Thanks again, will be updating soon :)

medecau commented 10 years ago

Note that I referred to PyPDF2 not PyPDF. And I only meant that for speed. It is orders of magnitude faster. I think it has to do with JIT parsing.

To install from the repo:

pip install -U https://github.com/euske/pdfminer/archive/master.zip

I just wish that there would be a way of interacting with the PDF the same way one is able to interact with a BeautifulSoup object after loading the xml generated by pdf2txt.py

lVlayhem commented 10 years ago

I have whitespace in words too.

euske commented 10 years ago

You can disable automatic space insertion by giving -W0 option, or -n to disable the entire layout analysis.

Some PDFs don't have a space between words. So pdf2txt.py tries to insert a space when there's a significant blank between letters. I made a change to make it more robust.

kwk commented 10 years ago

esuke, are you referring to this commit 4ef81ae9d8278c3fd5a53d3b62eb2194c86cdb80 ?

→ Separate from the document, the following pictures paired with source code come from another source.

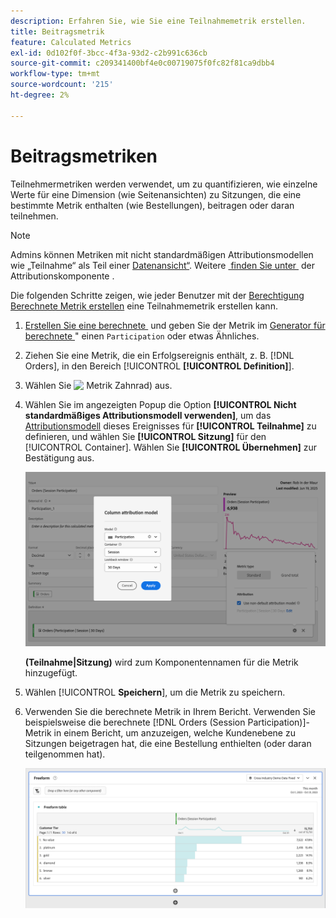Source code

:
 ```yaml
---
description: Erfahren Sie, wie Sie eine Teilnahmemetrik erstellen.
title: Beitragsmetrik
feature: Calculated Metrics
exl-id: 0d102f0f-3bcc-4f3a-93d2-c2b991c636cb
source-git-commit: c209341400bf4e0c00719075f0fc82f81ca9dbb4
workflow-type: tm+mt
source-wordcount: '215'
ht-degree: 2%

---
```


# Beitragsmetriken

Teilnehmermetriken werden verwendet, um zu quantifizieren, wie einzelne Werte für eine Dimension (wie Seitenansichten) zu Sitzungen, die eine bestimmte Metrik enthalten (wie Bestellungen), beitragen oder daran teilnehmen.

>[!NOTE]
>
>Admins können Metriken mit nicht standardmäßigen Attributionsmodellen wie „Teilnahme“ als Teil einer [Datenansicht“ &#x200B;](https://experienceleague.adobe.com/de/docs/analytics-platform/using/cja-dataviews/data-views). Weitere [&#x200B; finden Sie unter &#x200B;](../../../data-views/component-settings/attribution.md) der Attributionskomponente .

Die folgenden Schritte zeigen, wie jeder Benutzer mit der [Berechtigung Berechnete Metrik erstellen](/help/technotes//access-control.md#user-level-access) eine Teilnahmemetrik erstellen kann.

1. [Erstellen Sie eine berechnete &#x200B;](cm-workflow.md) und geben Sie der Metrik im [Generator für berechnete &#x200B;](cm-build-metrics.md)&quot; einen `Participation` oder etwas Ähnliches.
1. Ziehen Sie eine Metrik, die ein Erfolgsereignis enthält, z. B. [!DNL Orders], in den Bereich [!UICONTROL **[!UICONTROL Definition]**].
1. Wählen Sie ![&#x200B; Metrik &#x200B;](https://spectrum.adobe.com/static/icons/workflow_18/Smock_Settings_18_N.svg)Zahnrad) aus.
1. Wählen Sie im angezeigten Popup die Option **[!UICONTROL Nicht standardmäßiges Attributionsmodell verwenden]**, um das [Attributionsmodell](/help/components/calc-metrics/cm-workflow/m-metric-type-alloc.md) dieses Ereignisses für **[!UICONTROL Teilnahme]** zu definieren, und wählen Sie **[!UICONTROL Sitzung]** für den [!UICONTROL Container]. Wählen Sie **[!UICONTROL Übernehmen]** zur Bestätigung aus.


   ![Spalten-Attributionsmodell-Popup, in dem die ausgewählte Teilnahme als Modell und die für das Lookback-Fenster ausgewählte Sitzung angezeigt werden.](assets/participation-setup.png)

   **(Teilnahme|Sitzung)** wird zum Komponentennamen für die Metrik hinzugefügt.



1. Wählen [!UICONTROL **Speichern**], um die Metrik zu speichern.
1. Verwenden Sie die berechnete Metrik in Ihrem Bericht. Verwenden Sie beispielsweise die berechnete [!DNL Orders (Session Participation)]-Metrik in einem Bericht, um anzuzeigen, welche Kundenebene zu Sitzungen beigetragen hat, die eine Bestellung enthielten (oder daran teilgenommen hat).

   ![Freiformtabelle mit Kundenebene und Bestellungen.](assets/participation-pages-customer-tier.png)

dpatro commented 10 years ago

@euske Thanks for the suggestion. I will try it out. I was about to contact you in this regard! The XML path was taking very long time as I had to do character wise parsing.

dpatro commented 10 years ago

@euske The problem with spaces seems to have been controlled with -W0, but now a very few words are getting clubbed. :) Anyways, with -W0 the output is much cleaner.

[Off topic] Is there any way of getting images out of the pdf? The linux tool command, pdftohtml seems to be doing a fair job in capturing both text and images, but its doesn't give out a nice output like pdfMiner.

euske commented 10 years ago

Is there any way of getting images out of the pdf? The linux tool command, pdftohtml seems to be doing a fair job in capturing both text and images, but its doesn't give out a nice output like pdfMiner.

pdf2txt.py can extract images by giving -O (output directory) option, but the function isn't tested that much yet, and I'm sure there are some images that are not supported here.